Frequently asked questions
What is the best HIPAA compliant CRM? For healthcare practices that need patient inquiry triage, scoring, and routing with built-in HIPAA compliance, TriageCRM is purpose-built for this use case. Salesforce Health Cloud is the enterprise alternative for large health systems with dedicated IT teams. The best choice depends on practice size, budget, and whether you need healthcare-specific intake features or general-purpose CRM capabilities.

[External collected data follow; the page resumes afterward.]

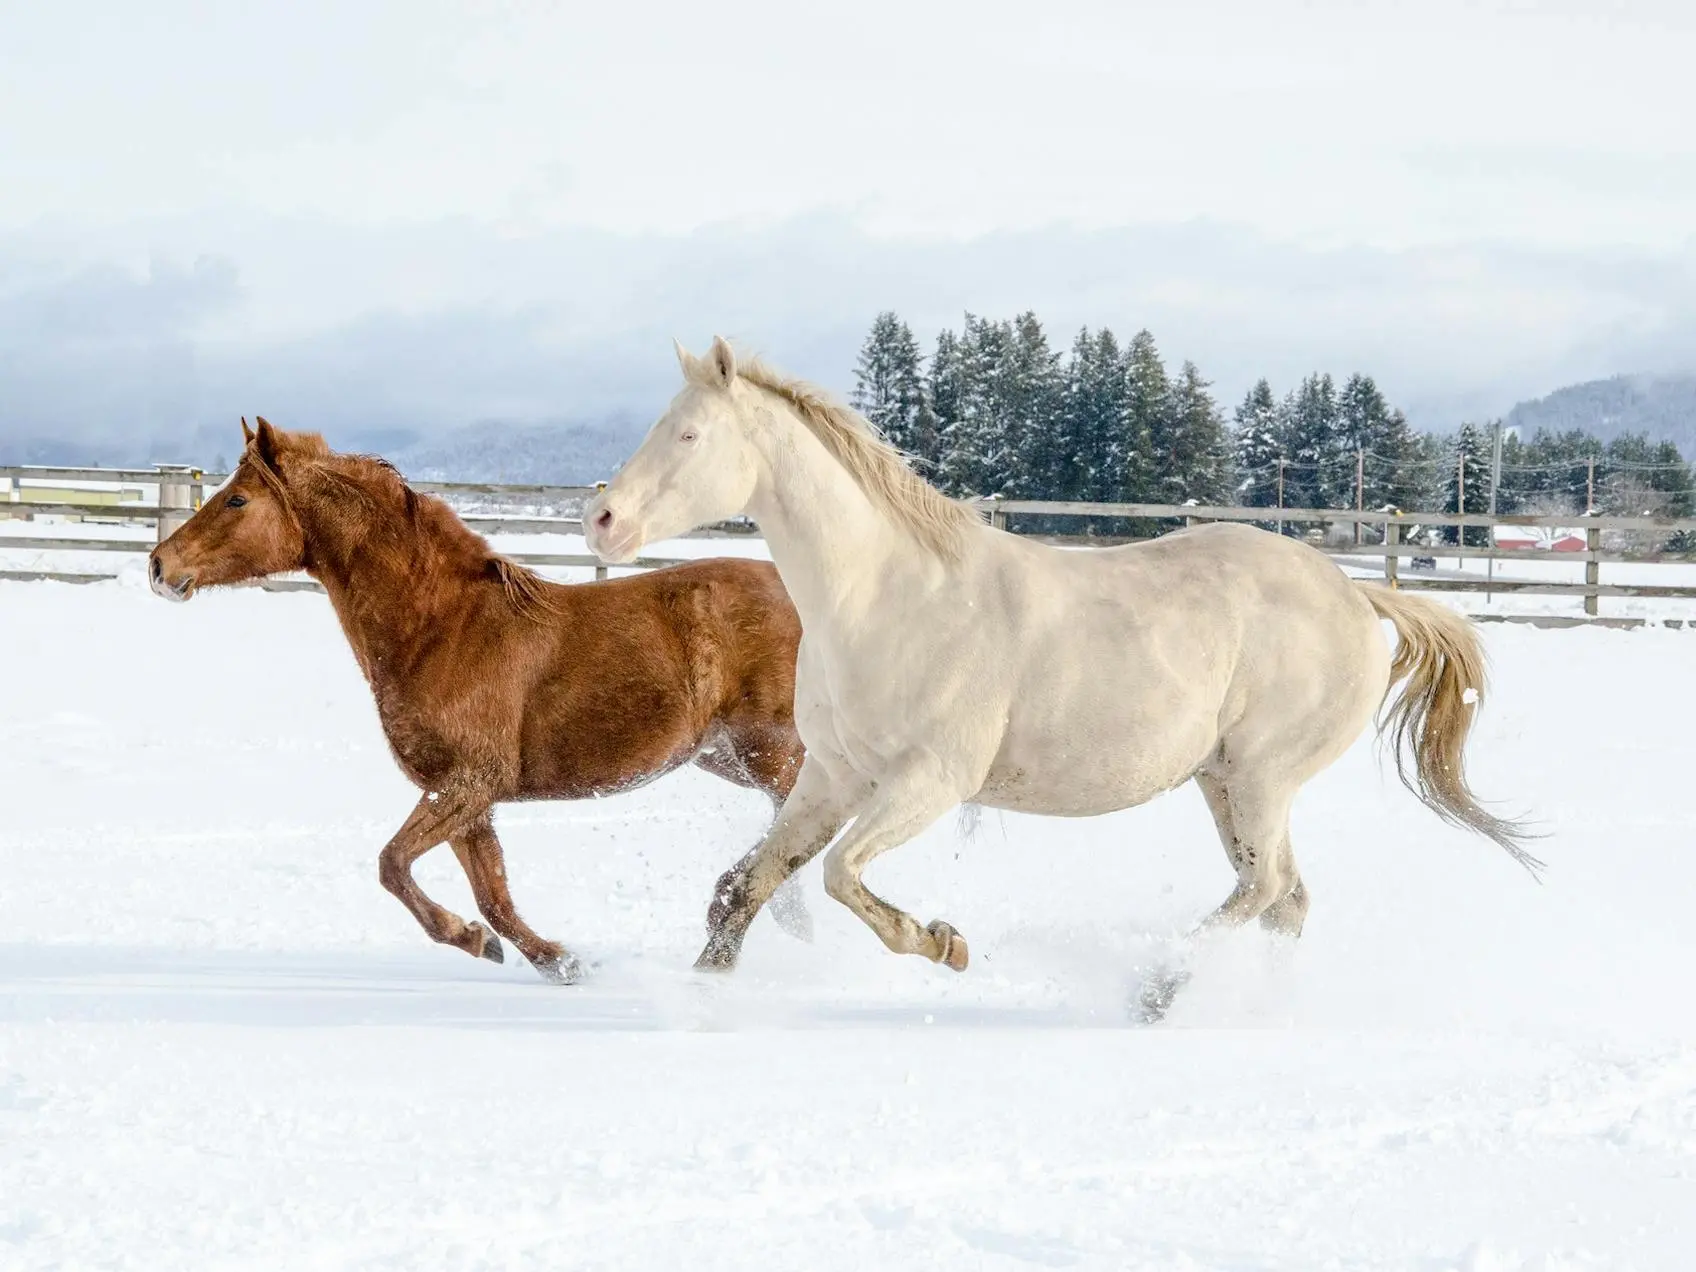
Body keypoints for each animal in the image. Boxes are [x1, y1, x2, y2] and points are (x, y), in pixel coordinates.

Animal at [148, 416, 810, 984]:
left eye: (238, 500)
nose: (159, 567)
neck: (442, 627)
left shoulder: (468, 781)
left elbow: (393, 865)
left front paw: (478, 939)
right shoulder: (469, 800)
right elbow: (493, 898)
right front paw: (555, 960)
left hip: (771, 750)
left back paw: (725, 938)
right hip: (725, 756)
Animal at [583, 337, 1536, 1018]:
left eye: (689, 433)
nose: (602, 519)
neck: (887, 595)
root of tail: (1356, 594)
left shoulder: (929, 780)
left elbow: (840, 877)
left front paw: (945, 943)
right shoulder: (833, 773)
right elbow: (750, 884)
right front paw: (705, 985)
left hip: (1263, 777)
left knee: (1265, 888)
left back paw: (1158, 988)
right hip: (1224, 782)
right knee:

Does a CRM need to be HIPAA compliant? Yes, if the CRM stores, transmits, or processes protected health information (PHI). Patient names combined with health conditions, insurance details, treatment requests, or referral information constitute PHI under HIPAA. Any CRM handling this data must comply with the HIPAA Security Rule. For more detail, see our HIPAA compliance guide.
Is HubSpot HIPAA compliant? HubSpot offers HIPAA compliance only on its Enterprise tier with the sensitive data tools add-on. The Starter and Professional tiers are not HIPAA compliant, and using them to store PHI is a HIPAA violation. Even on Enterprise, HubSpot is a generic CRM without healthcare-specific features like inquiry triage, service-value scoring, or provider routing.
What makes a CRM HIPAA compliant? A HIPAA compliant CRM must have six elements: a signed Business Associate Agreement (BAA), role-based access controls, audit logging, data integrity controls, encryption for data in transit (HTTPS/TLS), and secure authentication with strong password hashing. A BAA alone is not sufficient — the technical safeguards must also be in place.
Is Salesforce Health Cloud HIPAA compliant? Salesforce Health Cloud can be made HIPAA compliant with the Shield add-on, which provides platform encryption, event monitoring, and field audit trail. Salesforce will sign a BAA for Health Cloud with Shield. This is a powerful solution for large health systems, but the combined cost of Health Cloud licenses plus Shield typically exceeds $300/user/month before implementation and consulting fees.